Israel hat eine sehr junge Bevölkerung und es gibt eine nicht nachlassende Zuwanderung aus anderen Ländern. Das führt dazu, dass viele Menschen bereits Erfahrungen aus dem Ausland mitbringen oder über ein Netzwerk verfügen. Gründerteams sind oftmals schon zu Beginn multinational aufgestellt. Eine internationale Orientierung ist für israelische Unternehmen überlebensnotwendig, da der heimische Markt zu klein ist. Daher wird bei der Wachstumsstrategie früh auf Internationalisierung gesetzt, es werden neue Märkte gesucht und ausländische Investoren angesprochen.

Erstklassige Universitäten sorgen für Innovationen

Eine wichtige Rolle für die beeindruckenden technischen Entwicklungen spielen auch die beiden wichtigsten Universitäten, das renommierte Weizmann Institut in Tel Aviv und das Technion in Haifa. Am Weizmann Institut wird Grundlagenforschung auf höchstem Niveau betrieben und im Technion stehen konkrete technologische Anwendungen im Fokus. Beide Hochschulen haben eigene Units, um ihren Absolventen bei der Gründung und Suche nach Finanzierungen unter die Arme zu greifen. Im gesamten Bildungssystem Israels wird früh auf die Förderung des Wissens im mathematisch-naturwissenschaftlichen Bereich geachtet.

Was bringt die Zusammenarbeit mit israelischen Startups?

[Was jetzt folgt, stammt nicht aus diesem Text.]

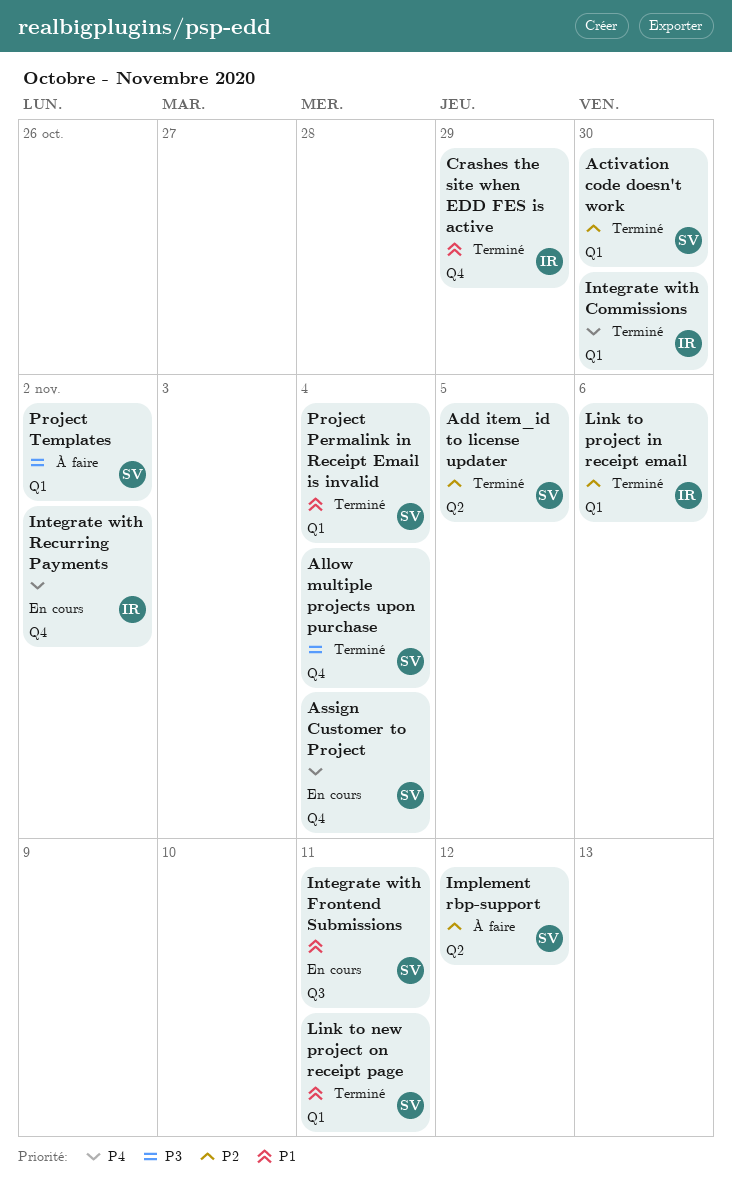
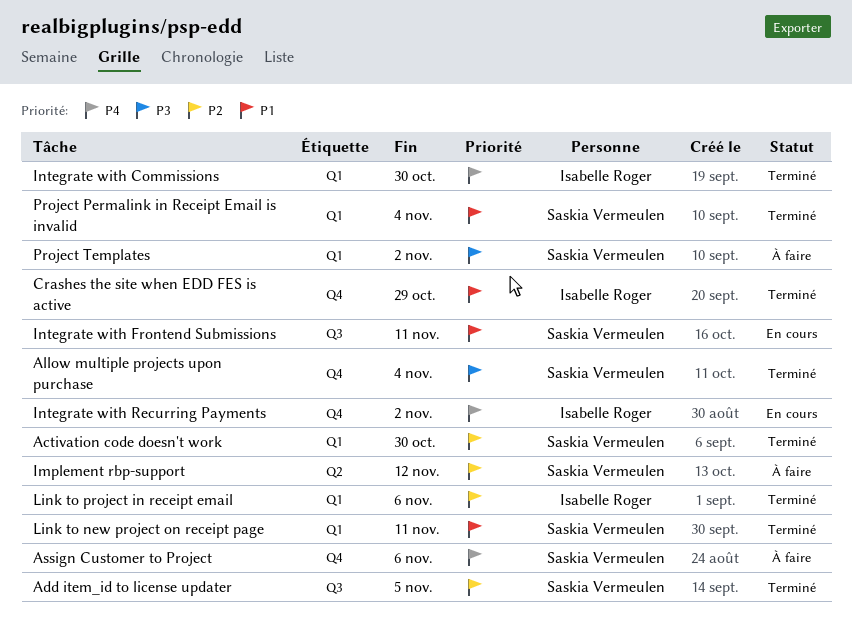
Add item_id to license updater, label: Q2 -> Q3
Assign Customer to Project, status: En cours -> À faire
Assign Customer to Project, due: Nov 4 -> Nov 6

Gegenüber anderen großen Startup-Hubs in den USA oder China hat Israel den Vorteil, dass es relativ nahe an Europa liegt. Nur rund 4 Flugstunden müssen für eine Reise eingeplant werden und der Zeitunterschied beträgt nur eine Stunde. Auf diese Weise ist eine Zusammenarbeit mit Teams weitaus unkomplizierter. Israelische Startups sind auf der Suche nach einem Marktzugang. Der ZFHN hat hier bereits gute Erfahrungen mit der Verzahnung von innovativen technologischen Entwicklungen aus Israel mit dem etablierten Mittelstand in Süddeutschland gemacht.

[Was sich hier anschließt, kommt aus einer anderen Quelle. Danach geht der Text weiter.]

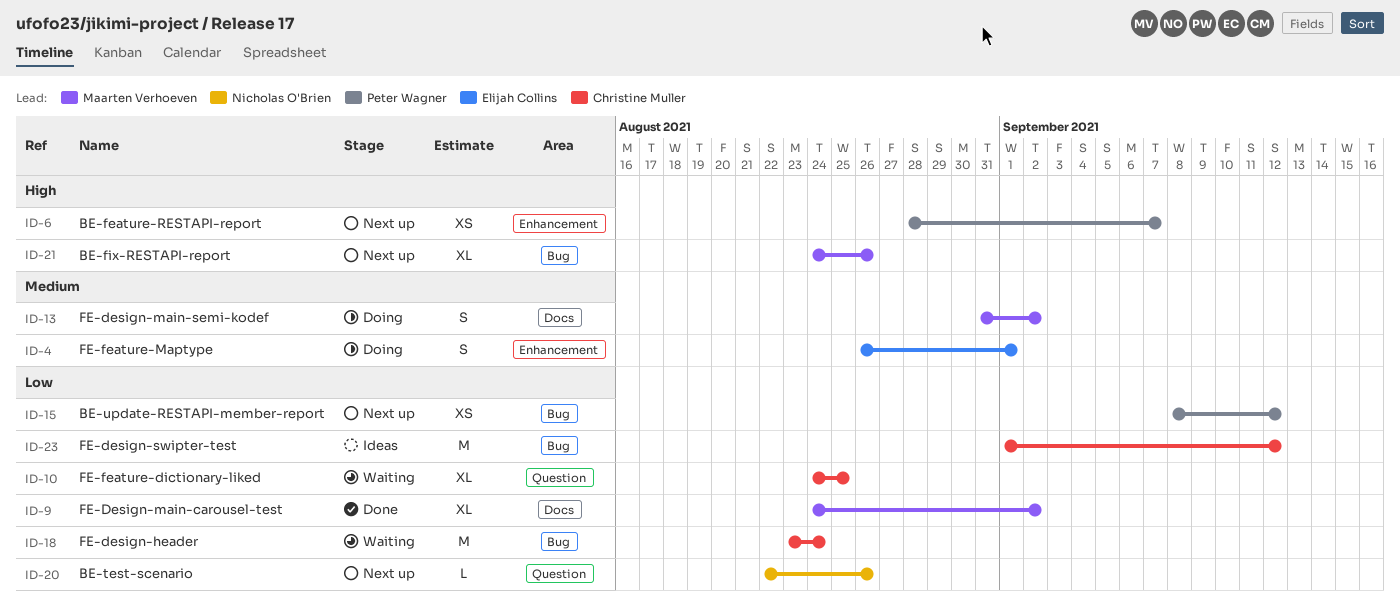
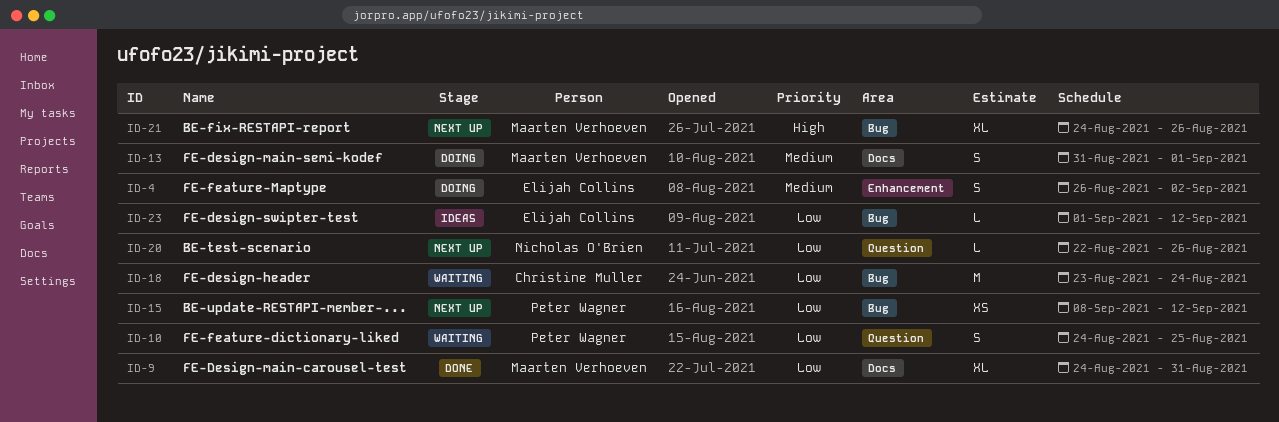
ID-4, due: Sep 1 -> Sep 2
ID-6: present -> none
ID-9, due: Sep 2 -> Aug 31
ID-10, owner: Christine Muller -> Peter Wagner
ID-10, estimate: XL -> S
ID-13, due: Sep 2 -> Sep 1
ID-23, owner: Christine Muller -> Elijah Collins
ID-23, estimate: M -> L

Das Startup Inspekto ist ein gutes Beispiel für diese enge Verzahnung von innovativer Technik mit Anwendungsfeldern in der deutschen Industrie. Inspekto bietet eine ultraschnelle Werkstück-Erkennung, die auf künstlicher Intelligenz und maschinellem Lernen basiert. Für Produktionsbetriebe können sich auf diese Weise die Rüstzeiten bei neuen Produkten von mehreren Wochen auf wenige Stunden reduzieren lassen. Durch die Kontakte des ZFHN wurde eine direkte Zusammenarbeit von Industriebetrieben aus Süddeutschland mit Inspekto möglich gemacht. Und Heilbronn profitiert auch davon, denn das zukünftige europäische Vertriebsbüro von Inspekto wird hier eingerichtet.